Het jaar is echter nog lang.
Misschien was er nog geen
ziektedruk tot nog toe? Alhoewel op die kerspruim!
Ook constateer ik nog
geen schurftinfectie dit jaar.
Meesjes
zeulen voortdurend allerhande insecten en rupsjes aan voor hun talrijke kroost.

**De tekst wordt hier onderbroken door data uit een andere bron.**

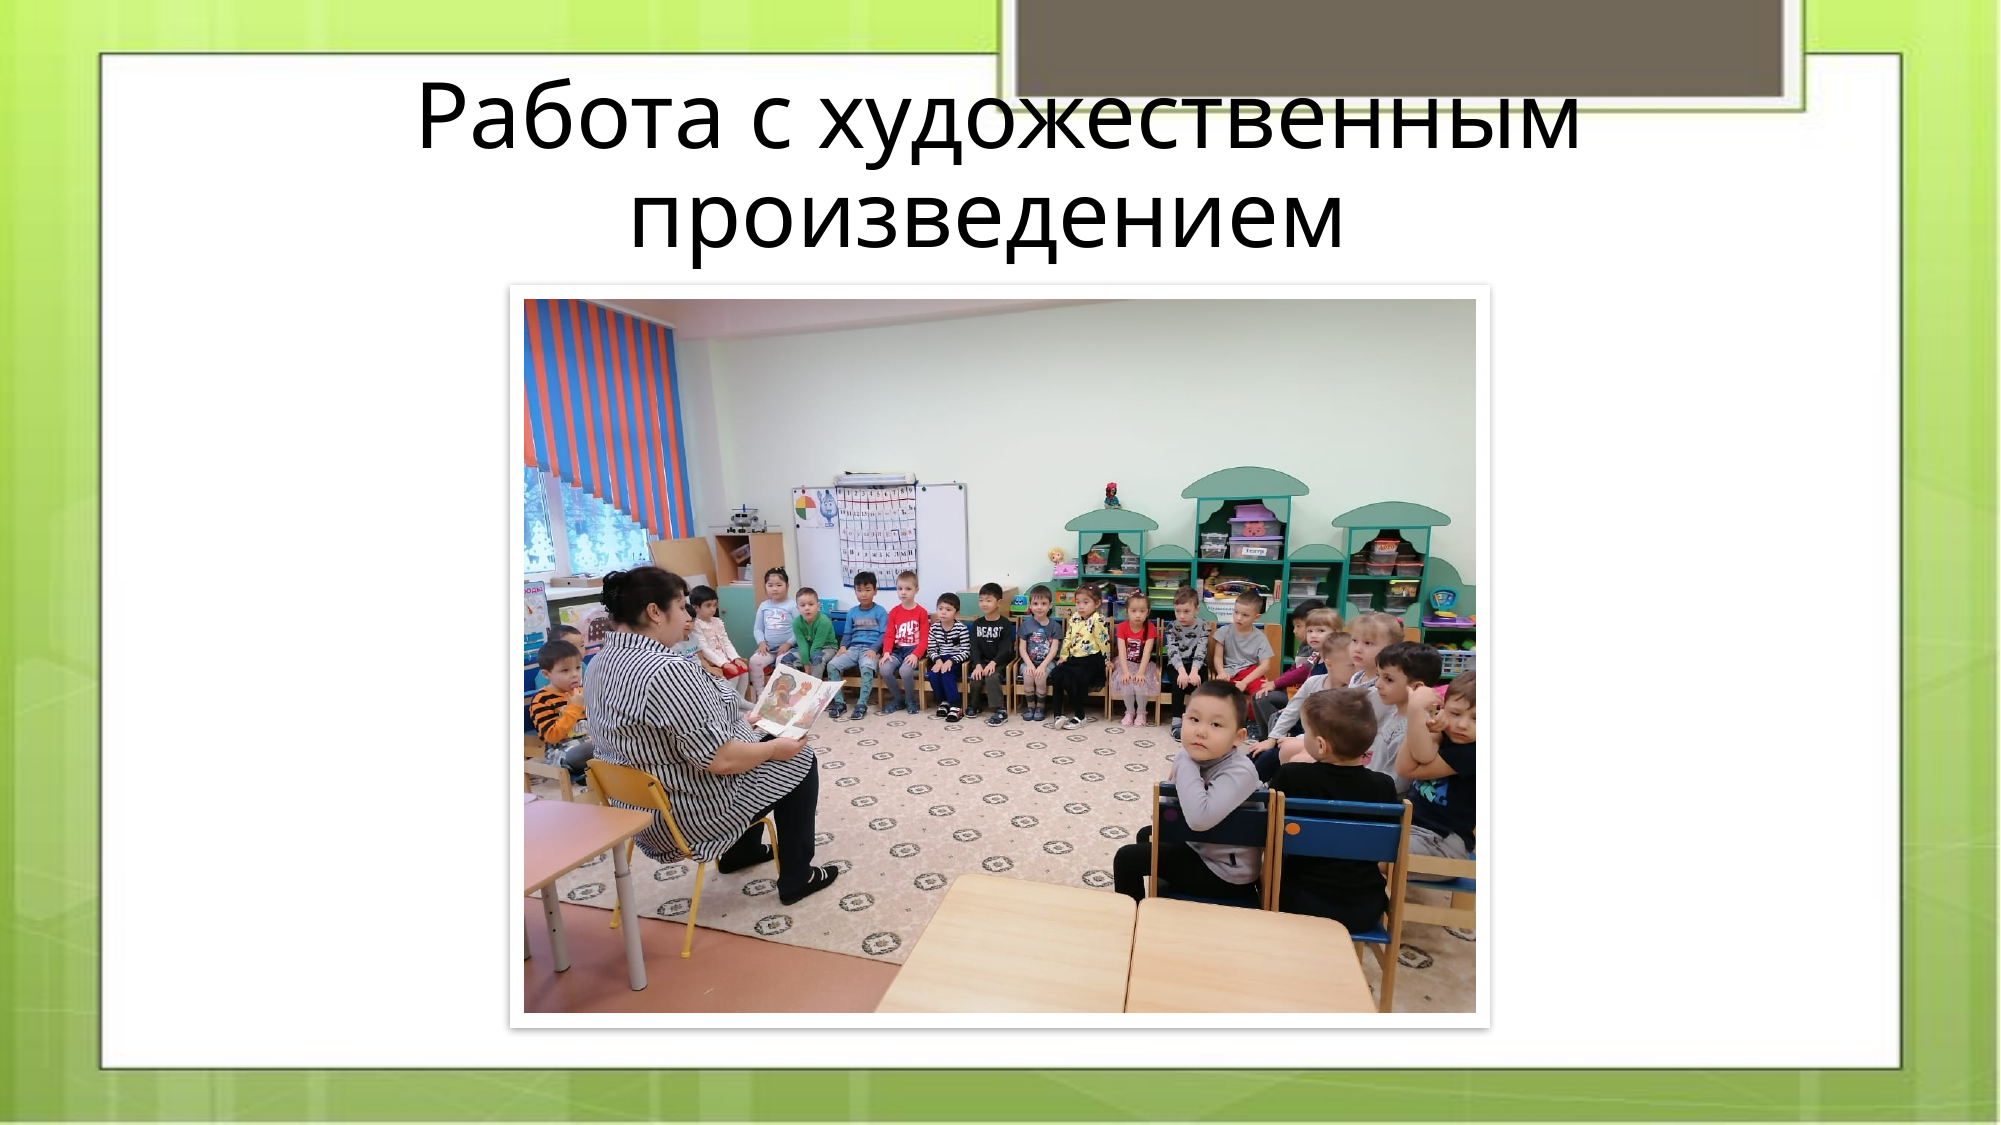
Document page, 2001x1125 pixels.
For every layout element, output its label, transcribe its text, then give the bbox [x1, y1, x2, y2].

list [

Ik zie ze graag in de takken hangen.
Aan
een tak merk je meerdere bottende bladeren waar wat mis mee is.Er is vraatschade en sommige bladeren zijn
vervormd en tegen elkaar gesponnen. Als je die voorzichtig lospeutert bemerk je
binnenin het lichtgroen rupsje van de Kleine Wintervlinder. Twee weken terug waren ze
nog piepklein en nauwelijks te zien. Nu zijn ze al een centimeter lang. Straks
verpoppen ze in de grond. Met wat geluk zie je ze aan een draadje bengelen.
Praktisch
alle bladknoppen van een eenjarige entscheut van een Lemoenappel waren
aangetast. Soms waren er 2 rupsjes samen aan het werk.
Ik
heb een einde gemaakt aan hun destructiewerk, vooraleer ze het takje helemaal
konden kaal vreten.
Vandaag was ik een wortelbed aan
het voorbereiden en ik verraste een wespenkoningin die haar eerste coconnetje
aan t fabriceren was in de grond.
Een wespennest begint klein. In dat
eerste coconnetje maakt de koningin 5 tot 10 zeshoekige cellen en legt er een
eitje in. Na een kleine maand zijn hieruit de volwassen werksters gegroeid, die
vol ijver aan de verdere opbouw van het nest beginnen. De koningin heeft haar
handen vol met de eileg. Zon nest kan uitgroeien tot 5000 bewoners.
Zolang de wespen
broedzorg hebben zijn ze nuttig. Als eiwitbron voor de larven vangen zij
insecten, vooral vliegen.
Daarna kunnen zij , vooraleer te
sterven, zich te buiten gaan aan zoetigheden. Dan snoepen ze mee van het fruit!
De vorige weken had ik al
verschillende wespen opgemerkt en ook in de mailgroep tuin schreef iemand dat
er veel wespen waren.
Anders dan bijen en hommels hebben
zij blijkbaar geen last gehad van de lange winter.